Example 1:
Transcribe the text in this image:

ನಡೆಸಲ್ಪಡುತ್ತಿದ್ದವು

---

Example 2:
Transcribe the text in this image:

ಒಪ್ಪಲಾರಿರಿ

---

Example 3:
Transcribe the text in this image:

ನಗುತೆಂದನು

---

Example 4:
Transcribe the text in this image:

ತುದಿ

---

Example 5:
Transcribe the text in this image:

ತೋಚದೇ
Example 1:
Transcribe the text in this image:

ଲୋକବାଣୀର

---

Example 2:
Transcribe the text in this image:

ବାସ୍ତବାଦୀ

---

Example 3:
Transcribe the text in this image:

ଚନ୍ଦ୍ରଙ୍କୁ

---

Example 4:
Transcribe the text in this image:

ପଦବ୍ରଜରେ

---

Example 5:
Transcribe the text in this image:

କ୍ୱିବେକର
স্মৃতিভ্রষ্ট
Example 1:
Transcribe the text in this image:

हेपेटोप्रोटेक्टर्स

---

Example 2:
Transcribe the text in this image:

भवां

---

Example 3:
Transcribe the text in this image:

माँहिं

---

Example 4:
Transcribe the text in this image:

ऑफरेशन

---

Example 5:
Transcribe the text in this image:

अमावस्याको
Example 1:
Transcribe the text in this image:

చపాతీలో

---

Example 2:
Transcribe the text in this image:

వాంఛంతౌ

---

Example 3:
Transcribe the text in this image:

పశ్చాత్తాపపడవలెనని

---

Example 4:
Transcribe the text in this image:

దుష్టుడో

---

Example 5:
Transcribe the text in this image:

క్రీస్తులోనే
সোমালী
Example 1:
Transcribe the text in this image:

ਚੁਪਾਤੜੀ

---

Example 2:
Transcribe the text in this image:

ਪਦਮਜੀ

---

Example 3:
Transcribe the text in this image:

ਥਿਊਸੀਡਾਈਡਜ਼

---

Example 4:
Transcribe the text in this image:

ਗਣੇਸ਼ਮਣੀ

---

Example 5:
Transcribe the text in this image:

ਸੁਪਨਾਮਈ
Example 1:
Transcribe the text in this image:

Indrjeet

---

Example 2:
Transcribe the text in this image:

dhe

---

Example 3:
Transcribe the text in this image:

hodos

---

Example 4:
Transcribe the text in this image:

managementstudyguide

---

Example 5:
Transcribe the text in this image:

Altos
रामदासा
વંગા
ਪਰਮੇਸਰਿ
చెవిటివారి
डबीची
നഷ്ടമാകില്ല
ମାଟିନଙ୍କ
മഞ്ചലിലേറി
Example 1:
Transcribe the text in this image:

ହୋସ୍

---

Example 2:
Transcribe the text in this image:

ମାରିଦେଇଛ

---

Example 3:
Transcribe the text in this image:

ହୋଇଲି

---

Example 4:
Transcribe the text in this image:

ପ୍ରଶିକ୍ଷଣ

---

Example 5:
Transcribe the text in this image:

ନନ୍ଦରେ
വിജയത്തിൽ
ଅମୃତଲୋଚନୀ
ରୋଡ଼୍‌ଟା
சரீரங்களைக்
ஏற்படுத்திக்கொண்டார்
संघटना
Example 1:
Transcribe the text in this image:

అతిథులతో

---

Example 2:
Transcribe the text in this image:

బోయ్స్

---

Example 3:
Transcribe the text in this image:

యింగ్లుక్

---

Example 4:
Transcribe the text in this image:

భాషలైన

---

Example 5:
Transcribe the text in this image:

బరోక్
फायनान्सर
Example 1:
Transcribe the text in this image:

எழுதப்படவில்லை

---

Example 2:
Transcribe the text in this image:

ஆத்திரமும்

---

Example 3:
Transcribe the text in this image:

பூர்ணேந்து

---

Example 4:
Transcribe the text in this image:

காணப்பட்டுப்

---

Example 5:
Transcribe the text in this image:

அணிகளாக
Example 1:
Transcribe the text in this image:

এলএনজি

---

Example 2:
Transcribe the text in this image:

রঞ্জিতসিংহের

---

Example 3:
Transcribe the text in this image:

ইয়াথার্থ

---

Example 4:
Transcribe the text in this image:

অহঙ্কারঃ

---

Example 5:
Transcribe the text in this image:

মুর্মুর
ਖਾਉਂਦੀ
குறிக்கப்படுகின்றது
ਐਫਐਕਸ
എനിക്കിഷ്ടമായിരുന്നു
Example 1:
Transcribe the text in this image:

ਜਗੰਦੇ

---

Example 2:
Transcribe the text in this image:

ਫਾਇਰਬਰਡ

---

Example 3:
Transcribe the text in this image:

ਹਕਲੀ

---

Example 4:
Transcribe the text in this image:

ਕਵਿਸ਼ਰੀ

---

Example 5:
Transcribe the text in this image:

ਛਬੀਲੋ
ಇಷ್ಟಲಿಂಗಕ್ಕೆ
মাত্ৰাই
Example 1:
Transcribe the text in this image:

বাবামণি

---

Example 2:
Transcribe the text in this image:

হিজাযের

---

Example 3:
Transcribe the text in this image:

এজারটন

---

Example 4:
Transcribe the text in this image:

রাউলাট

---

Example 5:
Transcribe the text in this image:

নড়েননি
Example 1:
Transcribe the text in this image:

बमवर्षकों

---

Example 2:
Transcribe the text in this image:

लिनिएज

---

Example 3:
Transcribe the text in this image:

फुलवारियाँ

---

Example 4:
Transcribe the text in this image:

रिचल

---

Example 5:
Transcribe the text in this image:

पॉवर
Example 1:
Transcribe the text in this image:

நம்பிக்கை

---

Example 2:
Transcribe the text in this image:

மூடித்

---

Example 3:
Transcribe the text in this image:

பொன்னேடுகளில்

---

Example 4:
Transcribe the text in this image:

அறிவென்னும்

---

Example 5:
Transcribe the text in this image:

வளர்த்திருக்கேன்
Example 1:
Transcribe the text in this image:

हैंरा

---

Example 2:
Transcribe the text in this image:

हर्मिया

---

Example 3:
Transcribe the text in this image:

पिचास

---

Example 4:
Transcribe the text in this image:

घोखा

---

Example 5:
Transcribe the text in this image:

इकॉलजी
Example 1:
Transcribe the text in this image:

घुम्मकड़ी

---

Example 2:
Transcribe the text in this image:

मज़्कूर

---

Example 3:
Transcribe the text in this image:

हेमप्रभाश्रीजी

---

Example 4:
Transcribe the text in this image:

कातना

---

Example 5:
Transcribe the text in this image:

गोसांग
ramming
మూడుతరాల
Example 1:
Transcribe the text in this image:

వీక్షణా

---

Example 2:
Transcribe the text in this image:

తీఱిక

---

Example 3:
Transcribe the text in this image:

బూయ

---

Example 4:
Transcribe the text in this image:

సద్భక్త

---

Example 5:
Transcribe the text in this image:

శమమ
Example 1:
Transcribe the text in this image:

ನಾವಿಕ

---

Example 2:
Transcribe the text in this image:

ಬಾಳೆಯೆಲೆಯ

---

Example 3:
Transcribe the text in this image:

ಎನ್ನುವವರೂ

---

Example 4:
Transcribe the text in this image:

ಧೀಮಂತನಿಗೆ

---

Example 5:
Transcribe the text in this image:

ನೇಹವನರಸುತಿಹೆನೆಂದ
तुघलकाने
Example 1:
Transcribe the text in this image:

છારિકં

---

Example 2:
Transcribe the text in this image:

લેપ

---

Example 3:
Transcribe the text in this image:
------------------------------------------------------------------------
What is being asked:
The answer consists of every entry, returned exactly.

Task answer:
Example 1:
Transcribe the text in this image:

ನಡೆಸಲ್ಪಡುತ್ತಿದ್ದವು

---

Example 2:
Transcribe the text in this image:

ಒಪ್ಪಲಾರಿರಿ

---

Example 3:
Transcribe the text in this image:

ನಗುತೆಂದನು

---

Example 4:
Transcribe the text in this image:

ತುದಿ

---

Example 5:
Transcribe the text in this image:

ತೋಚದೇ
Example 1:
Transcribe the text in this image:

ଲୋକବାଣୀର

---

Example 2:
Transcribe the text in this image:

ବାସ୍ତବାଦୀ

---

Example 3:
Transcribe the text in this image:

ଚନ୍ଦ୍ରଙ୍କୁ

---

Example 4:
Transcribe the text in this image:

ପଦବ୍ରଜରେ

---

Example 5:
Transcribe the text in this image:

କ୍ୱିବେକର
স্মৃতিভ্রষ্ট
Example 1:
Transcribe the text in this image:

हेपेटोप्रोटेक्टर्स

---

Example 2:
Transcribe the text in this image:

भवां

---

Example 3:
Transcribe the text in this image:

माँहिं

---

Example 4:
Transcribe the text in this image:

ऑफरेशन

---

Example 5:
Transcribe the text in this image:

अमावस्याको
Example 1:
Transcribe the text in this image:

చపాతీలో

---

Example 2:
Transcribe the text in this image:

వాంఛంతౌ

---

Example 3:
Transcribe the text in this image:

పశ్చాత్తాపపడవలెనని

---

Example 4:
Transcribe the text in this image:

దుష్టుడో

---

Example 5:
Transcribe the text in this image:

క్రీస్తులోనే
সোমালী
Example 1:
Transcribe the text in this image:

ਚੁਪਾਤੜੀ

---

Example 2:
Transcribe the text in this image:

ਪਦਮਜੀ

---

Example 3:
Transcribe the text in this image:

ਥਿਊਸੀਡਾਈਡਜ਼

---

Example 4:
Transcribe the text in this image:

ਗਣੇਸ਼ਮਣੀ

---

Example 5:
Transcribe the text in this image:

ਸੁਪਨਾਮਈ
Example 1:
Transcribe the text in this image:

Indrjeet

---

Example 2:
Transcribe the text in this image:

dhe

---

Example 3:
Transcribe the text in this image:

hodos

---

Example 4:
Transcribe the text in this image:

managementstudyguide

---

Example 5:
Transcribe the text in this image:

Altos
रामदासा
વંગા
ਪਰਮੇਸਰਿ
చెవిటివారి
डबीची
നഷ്ടമാകില്ല
ମାଟିନଙ୍କ
മഞ്ചലിലേറി
Example 1:
Transcribe the text in this image:

ହୋସ୍

---

Example 2:
Transcribe the text in this image:

ମାରିଦେଇଛ

---

Example 3:
Transcribe the text in this image:

ହୋଇଲି

---

Example 4:
Transcribe the text in this image:

ପ୍ରଶିକ୍ଷଣ

---

Example 5:
Transcribe the text in this image:

ନନ୍ଦରେ
വിജയത്തിൽ
ଅମୃତଲୋଚନୀ
ରୋଡ଼୍‌ଟା
சரீரங்களைக்
ஏற்படுத்திக்கொண்டார்
संघटना
Example 1:
Transcribe the text in this image:

అతిథులతో

---

Example 2:
Transcribe the text in this image:

బోయ్స్

---

Example 3:
Transcribe the text in this image:

యింగ్లుక్

---

Example 4:
Transcribe the text in this image:

భాషలైన

---

Example 5:
Transcribe the text in this image:

బరోక్
फायनान्सर
Example 1:
Transcribe the text in this image:

எழுதப்படவில்லை

---

Example 2:
Transcribe the text in this image:

ஆத்திரமும்

---

Example 3:
Transcribe the text in this image:

பூர்ணேந்து

---

Example 4:
Transcribe the text in this image:

காணப்பட்டுப்

---

Example 5:
Transcribe the text in this image:

அணிகளாக
Example 1:
Transcribe the text in this image:

এলএনজি

---

Example 2:
Transcribe the text in this image:

রঞ্জিতসিংহের

---

Example 3:
Transcribe the text in this image:

ইয়াথার্থ

---

Example 4:
Transcribe the text in this image:

অহঙ্কারঃ

---

Example 5:
Transcribe the text in this image:

মুর্মুর
ਖਾਉਂਦੀ
குறிக்கப்படுகின்றது
ਐਫਐਕਸ
എനിക്കിഷ്ടമായിരുന്നു
Example 1:
Transcribe the text in this image:

ਜਗੰਦੇ

---

Example 2:
Transcribe the text in this image:

ਫਾਇਰਬਰਡ

---

Example 3:
Transcribe the text in this image:

ਹਕਲੀ

---

Example 4:
Transcribe the text in this image:

ਕਵਿਸ਼ਰੀ

---

Example 5:
Transcribe the text in this image:

ਛਬੀਲੋ
ಇಷ್ಟಲಿಂಗಕ್ಕೆ
মাত্ৰাই
Example 1:
Transcribe the text in this image:

বাবামণি

---

Example 2:
Transcribe the text in this image:

হিজাযের

---

Example 3:
Transcribe the text in this image:

এজারটন

---

Example 4:
Transcribe the text in this image:

রাউলাট

---

Example 5:
Transcribe the text in this image:

নড়েননি
Example 1:
Transcribe the text in this image:

बमवर्षकों

---

Example 2:
Transcribe the text in this image:

लिनिएज

---

Example 3:
Transcribe the text in this image:

फुलवारियाँ

---

Example 4:
Transcribe the text in this image:

रिचल

---

Example 5:
Transcribe the text in this image:

पॉवर
Example 1:
Transcribe the text in this image:

நம்பிக்கை

---

Example 2:
Transcribe the text in this image:

மூடித்

---

Example 3:
Transcribe the text in this image:

பொன்னேடுகளில்

---

Example 4:
Transcribe the text in this image:

அறிவென்னும்

---

Example 5:
Transcribe the text in this image:

வளர்த்திருக்கேன்
Example 1:
Transcribe the text in this image:

हैंरा

---

Example 2:
Transcribe the text in this image:

हर्मिया

---

Example 3:
Transcribe the text in this image:

पिचास

---

Example 4:
Transcribe the text in this image:

घोखा

---

Example 5:
Transcribe the text in this image:

इकॉलजी
Example 1:
Transcribe the text in this image:

घुम्मकड़ी

---

Example 2:
Transcribe the text in this image:

मज़्कूर

---

Example 3:
Transcribe the text in this image:

हेमप्रभाश्रीजी

---

Example 4:
Transcribe the text in this image:

कातना

---

Example 5:
Transcribe the text in this image:

गोसांग
ramming
మూడుతరాల
Example 1:
Transcribe the text in this image:

వీక్షణా

---

Example 2:
Transcribe the text in this image:

తీఱిక

---

Example 3:
Transcribe the text in this image:

బూయ

---

Example 4:
Transcribe the text in this image:

సద్భక్త

---

Example 5:
Transcribe the text in this image:

శమమ
Example 1:
Transcribe the text in this image:

ನಾವಿಕ

---

Example 2:
Transcribe the text in this image:

ಬಾಳೆಯೆಲೆಯ

---

Example 3:
Transcribe the text in this image:

ಎನ್ನುವವರೂ

---

Example 4:
Transcribe the text in this image:

ಧೀಮಂತನಿಗೆ

---

Example 5:
Transcribe the text in this image:

ನೇಹವನರಸುತಿಹೆನೆಂದ
तुघलकाने
Example 1:
Transcribe the text in this image:

છારિકં

---

Example 2:
Transcribe the text in this image:

લેપ

---

Example 3:
Transcribe the text in this image:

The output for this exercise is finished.